* Q4 net profit 44.43 bln yuan vs 42.6 bln street view
* NPL ratio 0.94 at end-2011 vs 0.91 at end-September
* Most bad loans linked to real estate, local governments
By Kelvin Soh
HONG KONG, March 29 (Reuters) - Industrial and Commercial Bank of China reported an increase in non-performing loans on Thursday alongside stronger-than-expected fourth-quarter earnings, pointing to possible worsening credit quality as China’s economy slows.
ICBC, in which U.S. investment bank Goldman Sachs owns a 2.5 percent stake, reported net profit of 44.43 billion yuan ($7.05 billion) in the fourth quarter of last year, Reuters calculations from company figures showed.
A credit clampdown has led to rising bad loans and falling fee and commission income across most of China’s major banks.
ICBC said its non-performing loan ratio at the end of 2011 rose to 0.94 percent from 0.91 percent at the end of September.
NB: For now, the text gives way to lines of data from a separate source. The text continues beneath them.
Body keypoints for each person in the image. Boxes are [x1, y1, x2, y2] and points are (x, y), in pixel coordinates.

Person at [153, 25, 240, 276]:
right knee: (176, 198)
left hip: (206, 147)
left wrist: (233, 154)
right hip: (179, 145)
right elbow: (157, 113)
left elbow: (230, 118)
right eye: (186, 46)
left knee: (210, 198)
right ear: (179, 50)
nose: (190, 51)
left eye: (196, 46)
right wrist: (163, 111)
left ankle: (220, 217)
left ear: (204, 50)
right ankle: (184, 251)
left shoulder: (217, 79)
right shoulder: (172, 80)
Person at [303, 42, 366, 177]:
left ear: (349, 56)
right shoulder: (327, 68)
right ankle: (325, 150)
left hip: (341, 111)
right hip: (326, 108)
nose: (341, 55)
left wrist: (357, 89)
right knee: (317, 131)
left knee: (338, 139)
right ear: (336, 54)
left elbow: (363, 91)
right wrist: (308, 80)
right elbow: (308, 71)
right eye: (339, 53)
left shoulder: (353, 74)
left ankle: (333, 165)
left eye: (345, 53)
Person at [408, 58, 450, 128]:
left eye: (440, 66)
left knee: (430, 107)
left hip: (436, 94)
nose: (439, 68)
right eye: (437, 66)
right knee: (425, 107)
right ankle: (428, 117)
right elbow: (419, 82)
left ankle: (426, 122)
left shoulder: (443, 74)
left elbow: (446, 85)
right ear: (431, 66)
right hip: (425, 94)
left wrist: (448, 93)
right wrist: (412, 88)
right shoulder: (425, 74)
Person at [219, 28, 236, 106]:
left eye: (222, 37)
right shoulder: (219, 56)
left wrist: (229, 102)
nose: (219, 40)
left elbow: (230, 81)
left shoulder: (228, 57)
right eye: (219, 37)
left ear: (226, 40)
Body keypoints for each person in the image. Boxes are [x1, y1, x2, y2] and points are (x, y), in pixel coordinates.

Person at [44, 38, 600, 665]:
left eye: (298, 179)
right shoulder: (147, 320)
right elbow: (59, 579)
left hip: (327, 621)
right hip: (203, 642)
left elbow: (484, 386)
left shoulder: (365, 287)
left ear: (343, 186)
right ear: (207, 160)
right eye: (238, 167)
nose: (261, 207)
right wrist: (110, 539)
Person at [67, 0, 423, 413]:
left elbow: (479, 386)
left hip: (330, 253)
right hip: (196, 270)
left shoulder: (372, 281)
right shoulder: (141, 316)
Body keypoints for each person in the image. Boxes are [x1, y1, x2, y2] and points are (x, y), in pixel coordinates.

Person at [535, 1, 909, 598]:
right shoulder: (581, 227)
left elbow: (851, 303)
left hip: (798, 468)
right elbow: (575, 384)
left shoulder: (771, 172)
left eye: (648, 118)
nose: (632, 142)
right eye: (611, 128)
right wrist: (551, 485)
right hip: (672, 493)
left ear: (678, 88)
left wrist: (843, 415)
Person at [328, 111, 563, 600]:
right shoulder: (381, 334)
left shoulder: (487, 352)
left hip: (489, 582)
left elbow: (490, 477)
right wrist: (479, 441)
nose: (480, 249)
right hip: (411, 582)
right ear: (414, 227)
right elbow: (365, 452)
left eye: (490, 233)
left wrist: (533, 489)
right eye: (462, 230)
Loan-loss provisions rose to 2.5 percent of the bank’s overall lending from 2.46 percent at the end of 2010.
China’s Construction Bank and Agricultural Bank also reported rising non-performing loans and provisions against loans likely to go bad.
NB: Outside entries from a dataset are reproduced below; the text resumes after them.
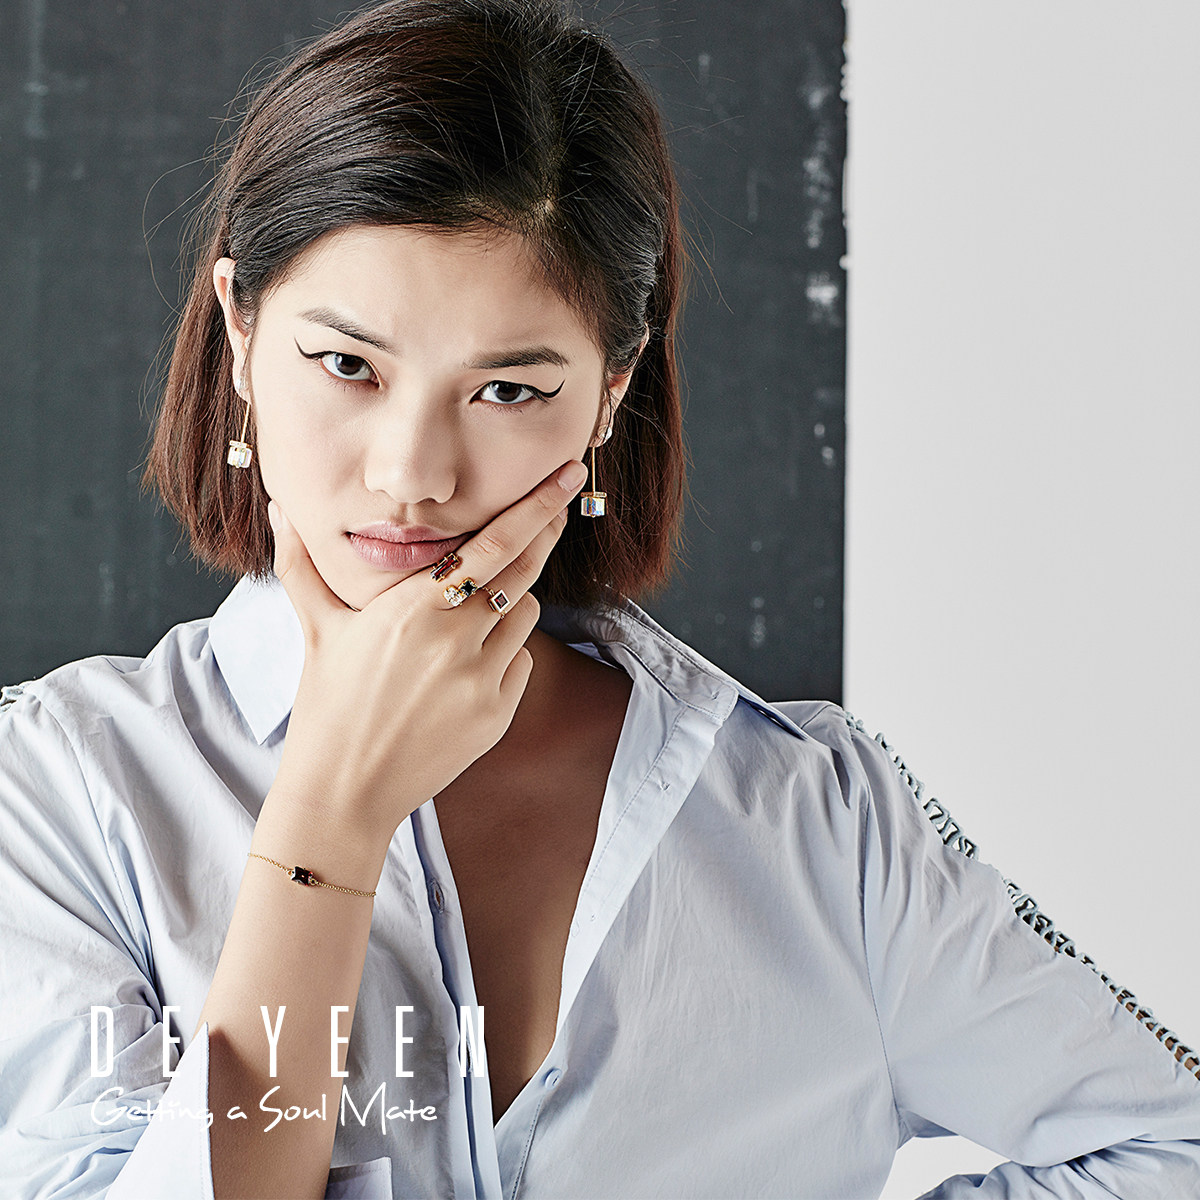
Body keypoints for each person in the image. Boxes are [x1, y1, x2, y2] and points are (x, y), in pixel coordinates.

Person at [0, 1, 1197, 1197]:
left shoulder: (819, 821)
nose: (413, 474)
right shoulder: (56, 794)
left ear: (610, 394)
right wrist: (329, 819)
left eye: (509, 390)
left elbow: (1168, 1144)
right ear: (241, 329)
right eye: (347, 364)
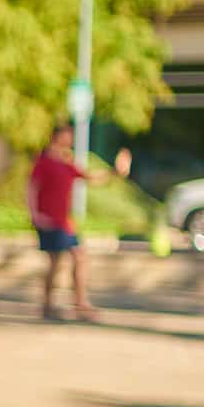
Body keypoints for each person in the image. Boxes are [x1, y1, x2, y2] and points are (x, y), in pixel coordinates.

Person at [29, 123, 131, 322]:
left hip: (64, 222)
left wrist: (114, 172)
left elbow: (89, 177)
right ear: (56, 137)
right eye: (67, 135)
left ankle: (79, 304)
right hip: (49, 221)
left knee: (78, 256)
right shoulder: (44, 161)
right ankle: (50, 305)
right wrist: (35, 215)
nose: (71, 139)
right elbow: (32, 188)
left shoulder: (67, 162)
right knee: (56, 263)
Most of the bad loans are expected to be linked to local governments and the real estate sector. These were the major beneficiaries when Beijing ordered banks to lend freely during the 2009 financial crisis to keep the economy humming.
ICBC’s profits for the quarter were higher than the 37.9 billion yuan it recorded a year ago and compare with a forecast of 42.6 billion yuan, according to a poll of 34 analysts surveyed by Thomson Reuters I/B/E/S.
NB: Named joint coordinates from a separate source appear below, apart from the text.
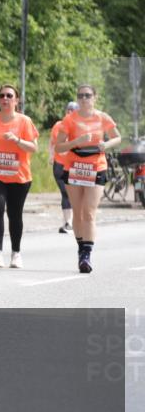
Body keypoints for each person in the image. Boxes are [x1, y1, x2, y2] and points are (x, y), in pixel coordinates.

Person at [55, 85, 121, 273]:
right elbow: (59, 147)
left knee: (89, 212)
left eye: (88, 95)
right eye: (80, 96)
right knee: (78, 212)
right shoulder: (70, 119)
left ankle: (86, 255)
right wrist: (76, 142)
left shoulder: (103, 117)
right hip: (75, 167)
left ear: (95, 97)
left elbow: (118, 137)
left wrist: (105, 144)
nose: (84, 99)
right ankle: (81, 248)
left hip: (96, 166)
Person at [0, 84, 39, 269]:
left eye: (9, 96)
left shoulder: (25, 121)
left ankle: (16, 253)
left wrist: (17, 140)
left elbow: (34, 147)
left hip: (19, 176)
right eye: (2, 96)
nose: (5, 99)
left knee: (14, 214)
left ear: (16, 100)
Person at [49, 101, 80, 233]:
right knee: (65, 192)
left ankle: (68, 222)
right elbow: (52, 143)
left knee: (68, 193)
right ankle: (68, 222)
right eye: (68, 110)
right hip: (58, 164)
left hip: (72, 165)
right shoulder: (58, 125)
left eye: (72, 110)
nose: (69, 112)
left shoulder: (79, 128)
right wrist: (50, 156)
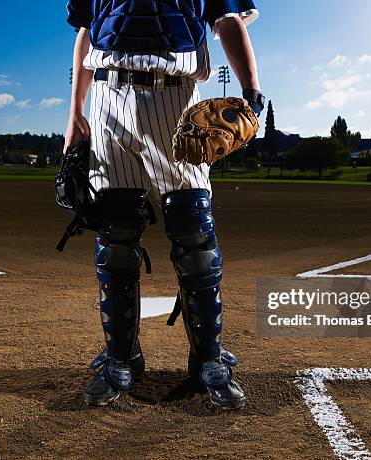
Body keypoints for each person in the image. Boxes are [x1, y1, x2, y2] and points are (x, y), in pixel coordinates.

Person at [63, 0, 265, 410]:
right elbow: (85, 30)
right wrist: (74, 114)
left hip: (177, 97)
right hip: (107, 96)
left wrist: (252, 93)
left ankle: (207, 359)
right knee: (115, 235)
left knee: (194, 236)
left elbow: (228, 20)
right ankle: (123, 360)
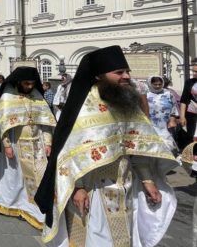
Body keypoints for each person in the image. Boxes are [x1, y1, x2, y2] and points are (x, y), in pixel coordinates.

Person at [35, 46, 178, 247]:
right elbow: (71, 153)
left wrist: (147, 180)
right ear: (99, 76)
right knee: (94, 236)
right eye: (119, 72)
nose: (127, 76)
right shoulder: (85, 105)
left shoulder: (126, 101)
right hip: (93, 188)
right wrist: (78, 188)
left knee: (124, 235)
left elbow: (139, 146)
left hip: (125, 182)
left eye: (127, 71)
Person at [0, 66, 56, 229]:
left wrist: (48, 142)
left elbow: (46, 123)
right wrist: (7, 146)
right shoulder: (8, 96)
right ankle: (10, 204)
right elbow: (2, 124)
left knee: (39, 176)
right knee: (14, 178)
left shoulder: (38, 96)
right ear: (18, 82)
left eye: (32, 83)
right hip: (17, 144)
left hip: (37, 144)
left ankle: (33, 208)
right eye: (26, 84)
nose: (30, 87)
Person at [147, 75, 179, 154]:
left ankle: (166, 160)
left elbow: (174, 107)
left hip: (165, 123)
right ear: (150, 84)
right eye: (155, 84)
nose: (158, 86)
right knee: (153, 143)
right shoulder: (145, 94)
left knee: (167, 142)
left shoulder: (168, 93)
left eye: (160, 84)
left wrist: (172, 120)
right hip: (150, 122)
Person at [179, 61, 197, 150]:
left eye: (196, 72)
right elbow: (184, 100)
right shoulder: (189, 82)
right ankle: (192, 154)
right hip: (191, 114)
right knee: (191, 136)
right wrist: (182, 116)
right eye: (193, 71)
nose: (194, 74)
The bank said it made a net profit of 208.3 billion yuan in 2011, better than expectations for 206.5 billion yuan, according to the same survey.
Recent data from China has raised fresh concerns about the pace of the economic slowdown after Premier Wen Jiabao earlier this month forecast a 7.5 percent GDP growth in 2012 for the world’s second-biggest economy, an eight-year low.
The HSBC flash purchasing managers index, the earliest indicator of China’s industrial sector, showed last week that factory activity shrank for a fifth consecutive month in March.
In a rare occurrence, China’s industrial firms saw profits drop 5.2 percent in the first two months of 2012, mainly in petrochemicals, metals and auto firms, according to the National Bureau of Statistics. The last period that China reported nationwide industrial profit fall was in the first eight months of 2009.
The lackluster data has pushed bank shares broadly lower for most of this week. For example, China Construction Bank is currently hovering around 12-week lows.